> [LISTING]:
## begin
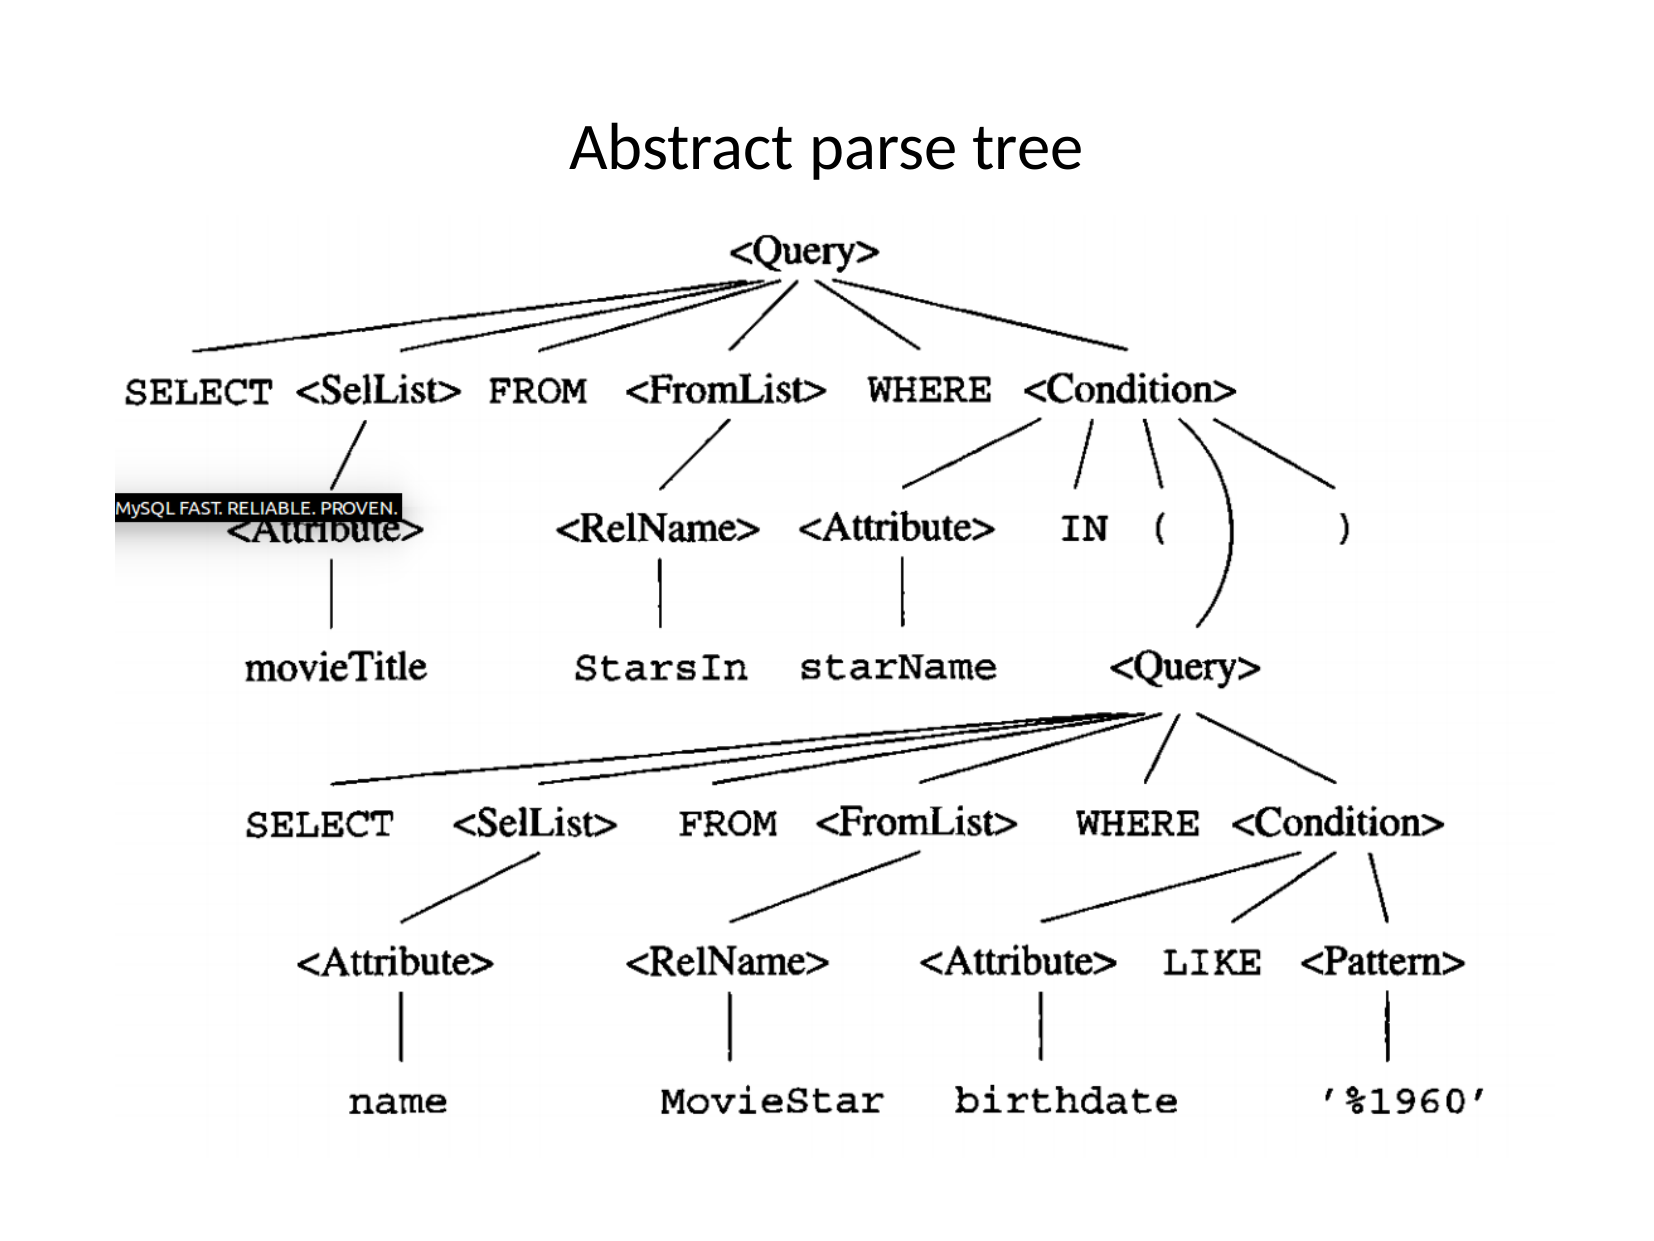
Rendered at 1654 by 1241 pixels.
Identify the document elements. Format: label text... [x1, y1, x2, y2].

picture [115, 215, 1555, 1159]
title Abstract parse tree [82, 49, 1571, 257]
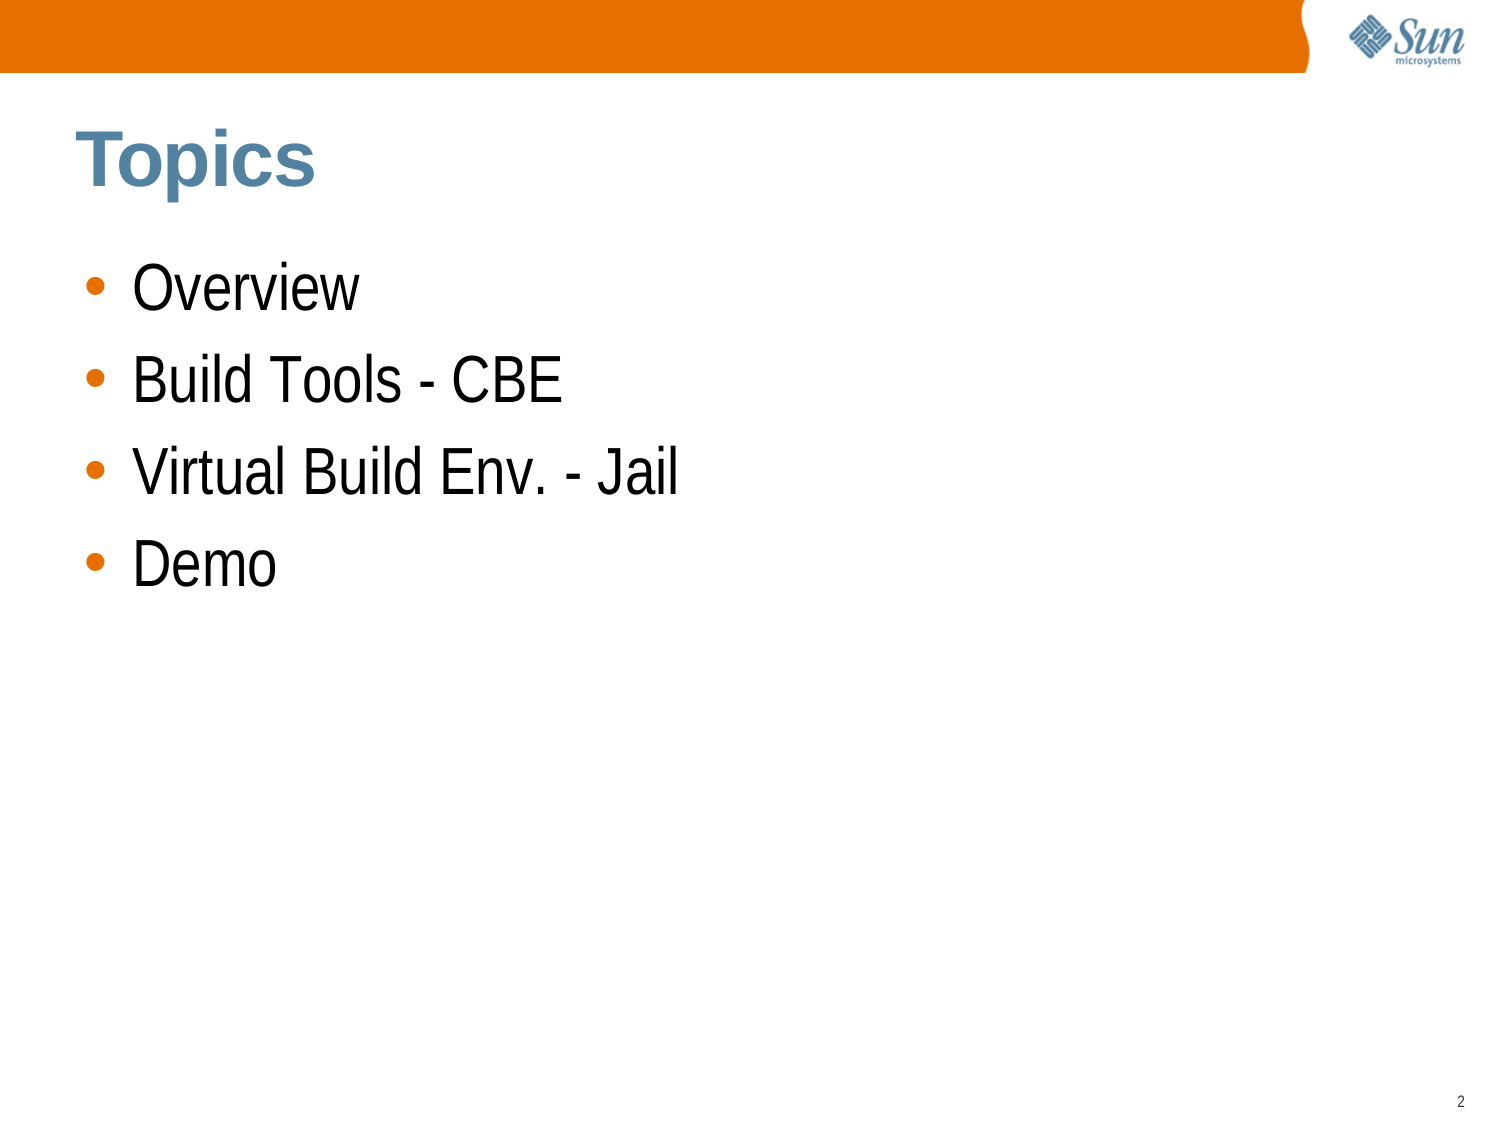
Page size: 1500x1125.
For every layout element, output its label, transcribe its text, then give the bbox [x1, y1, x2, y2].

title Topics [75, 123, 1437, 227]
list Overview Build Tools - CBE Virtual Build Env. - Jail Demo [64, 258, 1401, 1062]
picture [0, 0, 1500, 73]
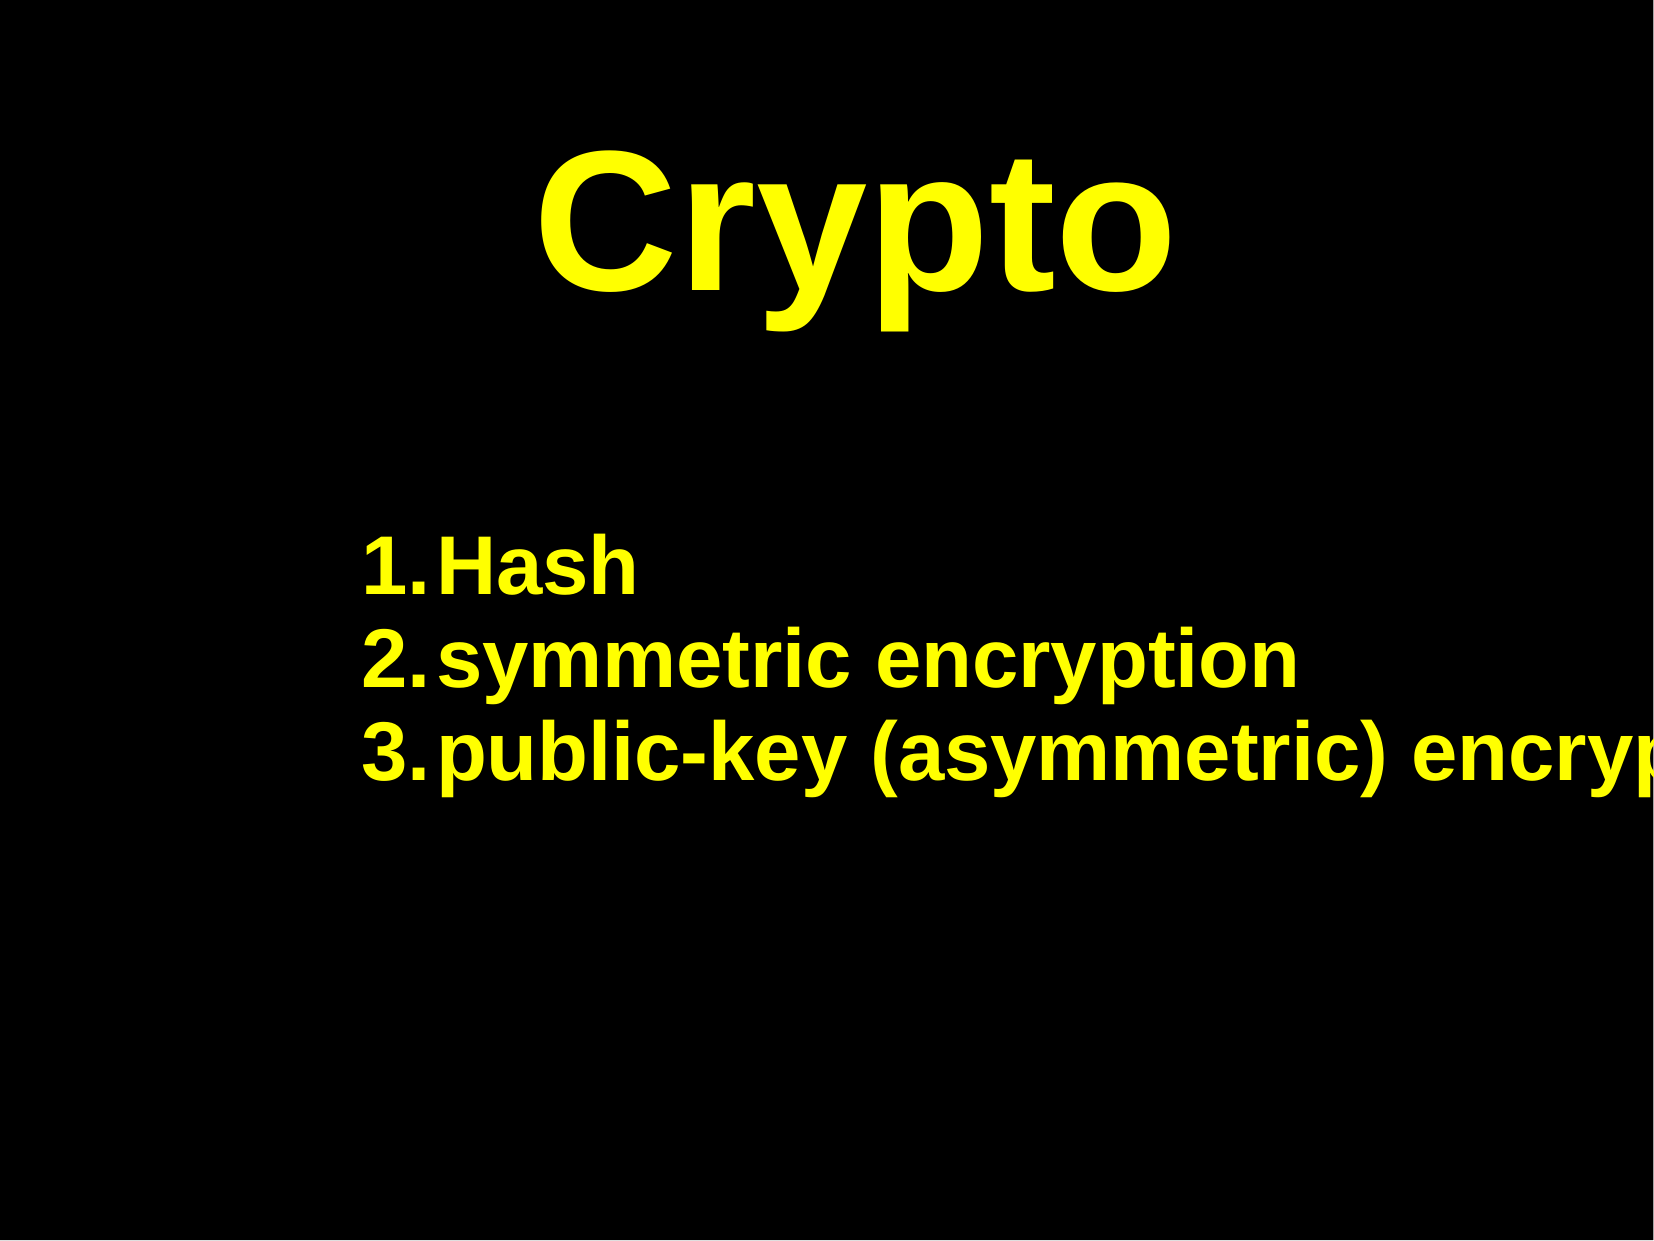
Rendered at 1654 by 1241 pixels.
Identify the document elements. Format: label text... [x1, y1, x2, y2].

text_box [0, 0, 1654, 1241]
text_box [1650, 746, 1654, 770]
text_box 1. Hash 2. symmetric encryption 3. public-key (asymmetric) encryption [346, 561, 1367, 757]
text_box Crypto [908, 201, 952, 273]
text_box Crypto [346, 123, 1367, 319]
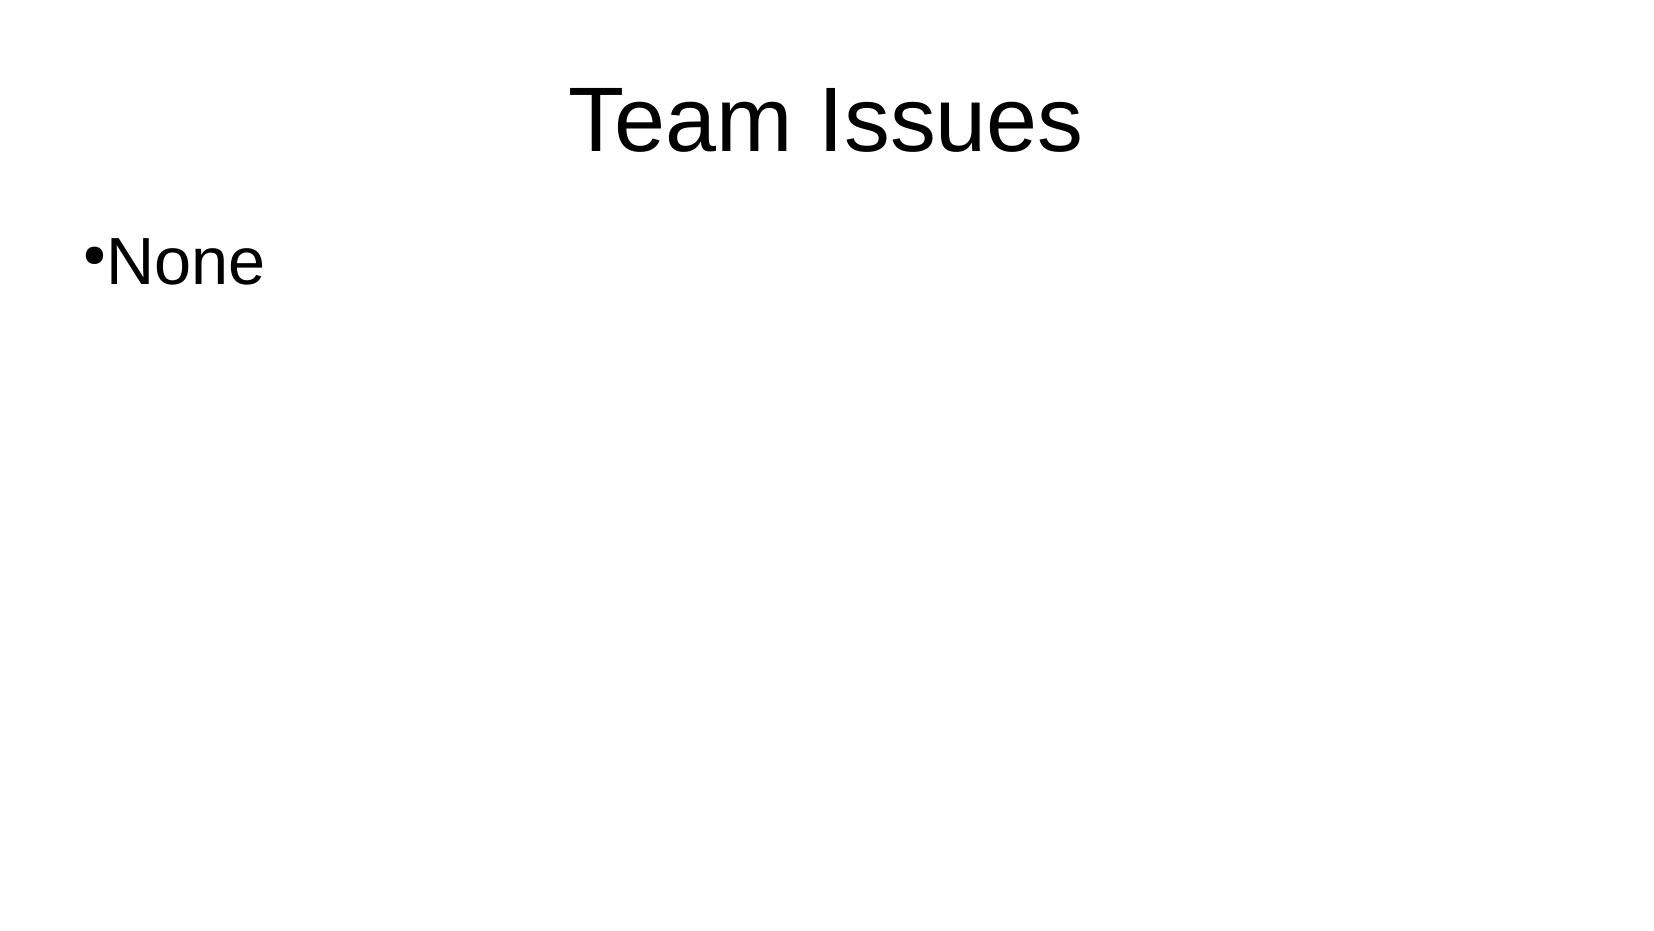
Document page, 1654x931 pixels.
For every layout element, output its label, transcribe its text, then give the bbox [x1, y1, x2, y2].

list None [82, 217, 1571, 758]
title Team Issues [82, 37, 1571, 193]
## end
> [WHAT IS ASKED]: Copy out all of the data above with every "bbox" swapped for "bounding box", changing nothing else. Leave the pictures out.

> [RESULT BELOW]:
Rendered at 1654 by 1241 pixels.
Identify the document elements. Format: label text... [x1, y1, x2, y2].

picture [115, 215, 1555, 1159]
title Abstract parse tree [82, 49, 1571, 257]
Page size: 1500x1125.
For every layout element, output its label, transcribe its text, then give the bounding box [x1, y1, x2, y2].

title Topics [75, 123, 1437, 227]
list Overview Build Tools - CBE Virtual Build Env. - Jail Demo [64, 258, 1401, 1062]
picture [0, 0, 1500, 73]
Rendered at 1654 by 1241 pixels.
Identify the document elements. Format: label text... [x1, y1, x2, y2].

text_box [0, 0, 1654, 1241]
text_box [1650, 746, 1654, 770]
text_box 1. Hash 2. symmetric encryption 3. public-key (asymmetric) encryption [346, 561, 1367, 757]
text_box Crypto [908, 201, 952, 273]
text_box Crypto [346, 123, 1367, 319]
Document page, 1654x931 pixels.
For every layout element, output its label, transcribe its text, then give the bounding box [x1, y1, x2, y2].

list None [82, 217, 1571, 758]
title Team Issues [82, 37, 1571, 193]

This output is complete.